## THE DATA
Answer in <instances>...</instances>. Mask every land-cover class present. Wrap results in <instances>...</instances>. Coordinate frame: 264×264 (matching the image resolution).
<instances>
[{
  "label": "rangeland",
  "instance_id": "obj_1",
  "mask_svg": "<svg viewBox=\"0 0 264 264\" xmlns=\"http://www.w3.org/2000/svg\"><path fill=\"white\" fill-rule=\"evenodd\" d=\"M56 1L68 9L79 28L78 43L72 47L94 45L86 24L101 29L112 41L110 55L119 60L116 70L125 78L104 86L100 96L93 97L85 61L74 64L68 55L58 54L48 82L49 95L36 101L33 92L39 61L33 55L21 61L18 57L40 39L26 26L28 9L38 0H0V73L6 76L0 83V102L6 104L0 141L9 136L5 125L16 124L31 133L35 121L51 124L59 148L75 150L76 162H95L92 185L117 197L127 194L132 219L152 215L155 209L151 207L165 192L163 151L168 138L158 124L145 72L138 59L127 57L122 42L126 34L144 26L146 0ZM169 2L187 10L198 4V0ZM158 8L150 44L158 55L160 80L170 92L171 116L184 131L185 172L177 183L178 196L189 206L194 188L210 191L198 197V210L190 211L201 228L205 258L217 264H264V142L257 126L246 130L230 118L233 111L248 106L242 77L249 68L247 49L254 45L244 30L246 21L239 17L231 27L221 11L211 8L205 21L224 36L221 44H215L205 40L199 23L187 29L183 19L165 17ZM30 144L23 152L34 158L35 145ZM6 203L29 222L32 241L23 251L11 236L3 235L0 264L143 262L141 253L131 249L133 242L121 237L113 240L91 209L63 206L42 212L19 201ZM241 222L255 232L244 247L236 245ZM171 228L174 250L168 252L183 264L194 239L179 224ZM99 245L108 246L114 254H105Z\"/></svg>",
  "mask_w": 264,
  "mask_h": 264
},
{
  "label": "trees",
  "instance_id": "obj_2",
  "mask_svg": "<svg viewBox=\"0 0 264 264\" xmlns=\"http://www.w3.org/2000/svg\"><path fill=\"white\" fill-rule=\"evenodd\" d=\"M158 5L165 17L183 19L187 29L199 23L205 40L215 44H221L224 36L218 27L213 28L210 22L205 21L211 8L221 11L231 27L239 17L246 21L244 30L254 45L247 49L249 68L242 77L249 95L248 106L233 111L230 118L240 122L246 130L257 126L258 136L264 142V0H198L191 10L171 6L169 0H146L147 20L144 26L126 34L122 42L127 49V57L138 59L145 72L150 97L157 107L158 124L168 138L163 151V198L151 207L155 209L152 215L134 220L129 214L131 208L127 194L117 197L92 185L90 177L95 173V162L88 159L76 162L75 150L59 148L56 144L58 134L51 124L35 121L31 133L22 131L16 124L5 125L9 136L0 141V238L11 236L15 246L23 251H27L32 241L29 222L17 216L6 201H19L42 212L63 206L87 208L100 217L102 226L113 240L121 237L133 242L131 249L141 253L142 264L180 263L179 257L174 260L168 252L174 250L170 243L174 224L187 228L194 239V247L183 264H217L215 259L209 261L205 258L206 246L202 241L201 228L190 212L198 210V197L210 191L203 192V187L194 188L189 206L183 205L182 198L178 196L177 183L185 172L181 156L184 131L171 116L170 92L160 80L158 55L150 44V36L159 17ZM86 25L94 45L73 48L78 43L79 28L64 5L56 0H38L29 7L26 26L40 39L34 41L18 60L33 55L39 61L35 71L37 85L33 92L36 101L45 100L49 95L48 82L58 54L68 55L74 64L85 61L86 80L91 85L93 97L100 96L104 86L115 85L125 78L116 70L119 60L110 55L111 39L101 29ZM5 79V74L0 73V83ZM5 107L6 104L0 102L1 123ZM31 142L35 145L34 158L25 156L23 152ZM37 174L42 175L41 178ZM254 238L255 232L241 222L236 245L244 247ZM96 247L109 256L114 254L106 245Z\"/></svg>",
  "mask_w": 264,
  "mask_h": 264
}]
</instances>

## TASK PROMPT
Extract the data in full. Keep it word for word.

## TASK ANSWER
Answer in <instances>...</instances>. Mask every land-cover class present. Wrap results in <instances>...</instances>. Coordinate frame: 264×264 (matching the image resolution).
<instances>
[{
  "label": "rangeland",
  "instance_id": "obj_1",
  "mask_svg": "<svg viewBox=\"0 0 264 264\" xmlns=\"http://www.w3.org/2000/svg\"><path fill=\"white\" fill-rule=\"evenodd\" d=\"M56 1L68 9L79 28L78 43L72 47L94 45L86 24L101 29L112 41L110 55L119 60L116 70L125 78L104 86L100 96L93 97L85 61L74 64L68 55L58 54L48 82L49 95L36 101L33 92L39 61L33 55L21 61L18 57L40 39L26 26L28 9L38 0H0V73L6 76L0 83V102L6 104L0 141L9 136L5 125L16 124L31 133L35 121L51 124L59 148L75 150L76 162H95L92 185L117 197L127 194L132 219L152 215L155 209L151 207L165 192L163 151L168 138L158 124L145 72L138 59L127 57L122 42L126 34L144 26L146 0ZM169 2L187 10L198 4V0ZM158 8L150 44L158 55L160 80L170 92L171 116L184 131L185 172L177 183L178 196L189 206L194 188L210 191L198 197V210L190 211L201 228L205 258L217 264H264V142L257 126L246 130L230 118L233 111L248 106L242 77L249 68L247 49L254 45L244 30L246 21L239 17L231 27L221 11L211 8L205 21L224 36L221 44H215L205 40L199 23L187 29L183 19L165 17ZM30 144L23 152L34 158L35 145ZM6 203L29 222L32 241L23 251L11 236L3 235L0 264L143 262L141 253L131 249L133 242L121 237L113 240L91 209L63 206L42 212L19 201ZM241 222L255 232L244 247L236 245ZM171 228L174 250L168 252L183 264L194 239L179 224ZM99 245L108 246L114 254H105Z\"/></svg>",
  "mask_w": 264,
  "mask_h": 264
},
{
  "label": "trees",
  "instance_id": "obj_2",
  "mask_svg": "<svg viewBox=\"0 0 264 264\" xmlns=\"http://www.w3.org/2000/svg\"><path fill=\"white\" fill-rule=\"evenodd\" d=\"M158 5L165 17L183 19L187 29L199 23L205 40L215 44H221L224 36L218 27L213 28L210 22L205 21L211 8L221 11L231 27L239 17L246 21L244 30L254 45L247 49L249 68L242 77L249 95L248 106L233 111L230 118L240 122L246 130L257 126L258 136L264 142V0H198L191 10L171 6L169 0H146L147 20L144 26L126 34L122 42L127 49V57L138 59L145 72L150 97L157 107L158 124L168 138L163 151V198L151 207L155 209L152 215L134 220L129 214L131 208L127 194L117 197L92 185L90 177L95 173V162L88 159L76 162L75 150L59 148L56 144L58 134L51 124L35 121L31 133L22 131L16 124L5 125L9 136L0 141V238L11 236L15 246L23 251H27L32 241L29 222L17 216L6 201H19L42 212L63 206L87 208L100 217L102 226L113 240L121 237L133 242L131 249L141 253L142 264L180 263L179 257L174 260L168 252L174 250L170 243L174 224L187 228L194 239V247L183 264H217L215 259L209 261L205 258L206 246L202 241L201 228L190 212L198 210V197L210 191L203 192V187L194 188L189 206L183 205L182 198L178 196L177 183L185 172L181 156L184 131L171 116L170 92L160 80L158 55L150 44V36L159 17ZM86 25L94 45L73 48L78 43L79 28L64 5L56 0H38L29 7L26 26L40 39L34 41L18 60L33 55L39 61L35 71L37 85L33 92L36 101L45 100L49 95L48 82L58 54L68 55L74 64L85 61L86 80L91 85L93 97L100 96L104 86L115 85L125 78L116 70L119 60L110 55L111 39L101 29ZM5 79V74L0 73V83ZM5 107L6 104L0 102L1 123ZM31 142L35 145L34 158L25 156L23 152ZM37 174L42 175L41 178ZM254 238L255 232L241 222L236 245L244 247ZM96 247L109 256L114 254L106 245Z\"/></svg>",
  "mask_w": 264,
  "mask_h": 264
}]
</instances>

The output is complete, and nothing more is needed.